EXTRACTED INFORMATION START

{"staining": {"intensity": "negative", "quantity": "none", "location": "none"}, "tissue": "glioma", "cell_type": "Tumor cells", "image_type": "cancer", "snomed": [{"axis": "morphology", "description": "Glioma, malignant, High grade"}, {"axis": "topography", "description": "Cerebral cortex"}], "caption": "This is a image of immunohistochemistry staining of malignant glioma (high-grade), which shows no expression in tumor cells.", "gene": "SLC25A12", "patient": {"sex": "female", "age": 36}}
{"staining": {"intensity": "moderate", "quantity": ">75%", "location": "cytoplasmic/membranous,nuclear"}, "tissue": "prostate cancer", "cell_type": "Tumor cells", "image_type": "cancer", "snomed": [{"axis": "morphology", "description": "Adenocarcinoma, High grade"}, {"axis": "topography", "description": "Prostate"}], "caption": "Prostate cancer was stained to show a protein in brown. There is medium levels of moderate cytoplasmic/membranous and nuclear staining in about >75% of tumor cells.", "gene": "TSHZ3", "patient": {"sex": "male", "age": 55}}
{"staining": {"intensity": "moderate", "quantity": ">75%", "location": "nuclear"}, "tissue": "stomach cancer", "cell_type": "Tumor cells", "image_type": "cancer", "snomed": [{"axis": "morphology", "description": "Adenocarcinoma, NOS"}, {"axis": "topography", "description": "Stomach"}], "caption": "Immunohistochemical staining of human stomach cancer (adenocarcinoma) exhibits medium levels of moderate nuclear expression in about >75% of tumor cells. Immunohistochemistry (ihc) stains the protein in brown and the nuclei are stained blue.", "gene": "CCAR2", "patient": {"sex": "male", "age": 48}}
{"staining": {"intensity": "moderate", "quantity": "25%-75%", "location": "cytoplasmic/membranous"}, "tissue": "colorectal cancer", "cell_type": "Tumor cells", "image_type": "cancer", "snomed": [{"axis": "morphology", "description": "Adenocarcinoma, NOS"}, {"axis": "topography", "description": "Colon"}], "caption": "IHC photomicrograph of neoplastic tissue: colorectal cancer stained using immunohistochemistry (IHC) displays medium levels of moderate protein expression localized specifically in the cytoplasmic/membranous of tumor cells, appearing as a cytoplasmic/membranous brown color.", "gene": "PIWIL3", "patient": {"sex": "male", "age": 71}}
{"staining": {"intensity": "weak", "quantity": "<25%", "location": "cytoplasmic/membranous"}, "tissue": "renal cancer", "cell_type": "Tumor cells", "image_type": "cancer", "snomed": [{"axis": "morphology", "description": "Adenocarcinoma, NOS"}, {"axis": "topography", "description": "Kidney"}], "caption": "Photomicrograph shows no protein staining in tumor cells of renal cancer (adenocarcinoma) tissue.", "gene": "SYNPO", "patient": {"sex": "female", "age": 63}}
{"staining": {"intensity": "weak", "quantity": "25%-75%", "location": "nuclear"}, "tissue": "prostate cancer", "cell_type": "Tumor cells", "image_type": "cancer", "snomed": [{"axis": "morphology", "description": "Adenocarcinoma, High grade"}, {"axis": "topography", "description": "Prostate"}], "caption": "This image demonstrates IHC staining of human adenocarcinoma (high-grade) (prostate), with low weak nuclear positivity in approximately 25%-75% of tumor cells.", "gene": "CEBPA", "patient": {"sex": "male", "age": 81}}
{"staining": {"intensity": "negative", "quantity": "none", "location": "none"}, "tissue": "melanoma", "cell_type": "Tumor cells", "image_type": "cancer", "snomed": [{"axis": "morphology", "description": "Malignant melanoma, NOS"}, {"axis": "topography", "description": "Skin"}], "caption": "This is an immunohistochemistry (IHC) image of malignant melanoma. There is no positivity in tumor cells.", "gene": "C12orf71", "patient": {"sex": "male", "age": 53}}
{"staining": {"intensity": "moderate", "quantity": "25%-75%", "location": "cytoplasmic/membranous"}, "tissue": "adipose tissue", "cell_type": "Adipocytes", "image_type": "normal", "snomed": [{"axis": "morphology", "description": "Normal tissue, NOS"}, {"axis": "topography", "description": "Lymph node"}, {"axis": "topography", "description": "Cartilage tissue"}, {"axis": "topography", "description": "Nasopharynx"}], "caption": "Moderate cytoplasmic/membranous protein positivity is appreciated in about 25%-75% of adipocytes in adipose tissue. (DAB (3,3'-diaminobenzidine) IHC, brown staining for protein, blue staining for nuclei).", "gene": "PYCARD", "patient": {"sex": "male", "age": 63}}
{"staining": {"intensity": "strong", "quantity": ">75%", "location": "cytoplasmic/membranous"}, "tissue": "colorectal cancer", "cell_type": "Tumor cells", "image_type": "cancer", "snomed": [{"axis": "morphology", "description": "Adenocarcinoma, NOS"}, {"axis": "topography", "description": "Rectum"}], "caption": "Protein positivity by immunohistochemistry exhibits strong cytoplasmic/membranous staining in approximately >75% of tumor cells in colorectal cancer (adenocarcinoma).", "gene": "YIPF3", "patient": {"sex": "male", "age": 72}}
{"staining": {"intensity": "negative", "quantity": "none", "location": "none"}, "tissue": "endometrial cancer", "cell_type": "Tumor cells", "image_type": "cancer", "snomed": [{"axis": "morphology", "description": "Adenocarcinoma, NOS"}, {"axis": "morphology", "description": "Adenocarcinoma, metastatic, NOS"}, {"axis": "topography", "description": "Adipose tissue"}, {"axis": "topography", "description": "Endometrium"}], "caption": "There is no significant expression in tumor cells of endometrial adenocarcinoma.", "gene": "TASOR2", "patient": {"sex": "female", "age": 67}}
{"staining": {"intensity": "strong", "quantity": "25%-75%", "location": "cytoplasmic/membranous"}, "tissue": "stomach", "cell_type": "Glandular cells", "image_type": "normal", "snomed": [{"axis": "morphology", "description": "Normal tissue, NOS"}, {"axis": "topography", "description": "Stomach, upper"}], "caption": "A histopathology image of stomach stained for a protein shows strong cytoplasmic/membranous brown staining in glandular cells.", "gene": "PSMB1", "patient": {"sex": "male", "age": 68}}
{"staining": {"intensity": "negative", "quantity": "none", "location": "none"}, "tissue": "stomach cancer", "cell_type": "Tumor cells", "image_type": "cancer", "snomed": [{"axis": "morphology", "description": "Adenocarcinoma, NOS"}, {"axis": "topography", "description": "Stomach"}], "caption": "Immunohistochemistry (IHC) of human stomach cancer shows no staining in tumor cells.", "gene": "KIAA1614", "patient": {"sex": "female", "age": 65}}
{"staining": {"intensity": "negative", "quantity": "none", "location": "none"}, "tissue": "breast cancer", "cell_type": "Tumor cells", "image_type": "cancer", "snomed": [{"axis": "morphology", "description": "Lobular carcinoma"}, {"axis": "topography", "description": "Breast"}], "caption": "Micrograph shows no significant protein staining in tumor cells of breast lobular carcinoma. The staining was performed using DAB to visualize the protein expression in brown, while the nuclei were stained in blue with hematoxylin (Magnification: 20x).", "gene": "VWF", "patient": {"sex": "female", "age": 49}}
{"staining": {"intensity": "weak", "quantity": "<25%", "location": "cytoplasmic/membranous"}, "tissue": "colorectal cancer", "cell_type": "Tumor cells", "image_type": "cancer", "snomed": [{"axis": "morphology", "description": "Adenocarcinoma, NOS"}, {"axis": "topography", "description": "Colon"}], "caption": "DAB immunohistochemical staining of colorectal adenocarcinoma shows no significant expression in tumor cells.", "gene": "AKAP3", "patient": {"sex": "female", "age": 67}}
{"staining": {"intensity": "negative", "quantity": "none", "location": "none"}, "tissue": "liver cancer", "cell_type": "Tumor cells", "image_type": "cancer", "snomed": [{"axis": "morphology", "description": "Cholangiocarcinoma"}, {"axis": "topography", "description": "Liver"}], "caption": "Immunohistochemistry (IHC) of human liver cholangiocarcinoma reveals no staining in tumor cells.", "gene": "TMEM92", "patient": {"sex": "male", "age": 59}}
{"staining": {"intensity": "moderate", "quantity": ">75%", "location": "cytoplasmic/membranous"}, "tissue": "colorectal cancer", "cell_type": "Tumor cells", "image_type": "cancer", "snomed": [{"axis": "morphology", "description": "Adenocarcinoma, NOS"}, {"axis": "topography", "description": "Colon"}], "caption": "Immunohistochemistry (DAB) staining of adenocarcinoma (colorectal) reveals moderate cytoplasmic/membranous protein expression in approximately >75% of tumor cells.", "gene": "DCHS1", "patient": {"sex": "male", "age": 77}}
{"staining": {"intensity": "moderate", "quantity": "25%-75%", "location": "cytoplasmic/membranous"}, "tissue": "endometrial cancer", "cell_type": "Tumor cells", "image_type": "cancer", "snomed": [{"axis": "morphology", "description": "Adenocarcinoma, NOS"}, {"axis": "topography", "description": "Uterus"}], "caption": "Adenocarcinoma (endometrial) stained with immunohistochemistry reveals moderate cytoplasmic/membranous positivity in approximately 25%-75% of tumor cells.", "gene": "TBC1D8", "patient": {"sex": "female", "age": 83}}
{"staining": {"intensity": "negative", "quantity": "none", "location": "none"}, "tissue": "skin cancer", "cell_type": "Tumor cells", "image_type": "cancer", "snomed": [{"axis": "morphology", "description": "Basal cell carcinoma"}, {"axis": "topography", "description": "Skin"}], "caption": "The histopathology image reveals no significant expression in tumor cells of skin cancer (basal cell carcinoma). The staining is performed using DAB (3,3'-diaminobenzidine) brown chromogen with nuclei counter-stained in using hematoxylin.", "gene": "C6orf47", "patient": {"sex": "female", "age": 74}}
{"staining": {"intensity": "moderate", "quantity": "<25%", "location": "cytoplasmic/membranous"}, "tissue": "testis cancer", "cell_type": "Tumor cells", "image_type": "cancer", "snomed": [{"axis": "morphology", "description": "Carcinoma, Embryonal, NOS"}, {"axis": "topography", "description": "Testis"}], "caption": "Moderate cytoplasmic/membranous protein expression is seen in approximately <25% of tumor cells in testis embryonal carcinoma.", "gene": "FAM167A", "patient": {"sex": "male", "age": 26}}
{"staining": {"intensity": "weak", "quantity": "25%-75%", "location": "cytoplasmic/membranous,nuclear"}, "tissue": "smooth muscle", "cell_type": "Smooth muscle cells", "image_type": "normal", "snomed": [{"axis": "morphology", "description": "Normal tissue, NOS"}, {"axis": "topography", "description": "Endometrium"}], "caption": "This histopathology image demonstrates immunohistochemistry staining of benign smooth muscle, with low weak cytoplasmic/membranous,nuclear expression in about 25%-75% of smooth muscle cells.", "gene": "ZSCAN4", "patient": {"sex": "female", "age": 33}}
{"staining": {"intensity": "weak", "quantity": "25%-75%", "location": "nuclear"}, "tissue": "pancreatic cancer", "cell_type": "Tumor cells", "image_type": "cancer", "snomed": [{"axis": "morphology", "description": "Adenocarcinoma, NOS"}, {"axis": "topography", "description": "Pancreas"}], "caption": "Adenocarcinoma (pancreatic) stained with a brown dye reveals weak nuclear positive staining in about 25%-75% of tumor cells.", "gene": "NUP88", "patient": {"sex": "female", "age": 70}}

EXTRACTED INFORMATION END

### GOAL OF THE EXERCISE
Output only the lines from the one with "histopathology image demonstrates" through the last line of the entries above; please keep them exact.

### TASK ANSWER
{"staining": {"intensity": "weak", "quantity": "25%-75%", "location": "cytoplasmic/membranous,nuclear"}, "tissue": "smooth muscle", "cell_type": "Smooth muscle cells", "image_type": "normal", "snomed": [{"axis": "morphology", "description": "Normal tissue, NOS"}, {"axis": "topography", "description": "Endometrium"}], "caption": "This histopathology image demonstrates immunohistochemistry staining of benign smooth muscle, with low weak cytoplasmic/membranous,nuclear expression in about 25%-75% of smooth muscle cells.", "gene": "ZSCAN4", "patient": {"sex": "female", "age": 33}}
{"staining": {"intensity": "weak", "quantity": "25%-75%", "location": "nuclear"}, "tissue": "pancreatic cancer", "cell_type": "Tumor cells", "image_type": "cancer", "snomed": [{"axis": "morphology", "description": "Adenocarcinoma, NOS"}, {"axis": "topography", "description": "Pancreas"}], "caption": "Adenocarcinoma (pancreatic) stained with a brown dye reveals weak nuclear positive staining in about 25%-75% of tumor cells.", "gene": "NUP88", "patient": {"sex": "female", "age": 70}}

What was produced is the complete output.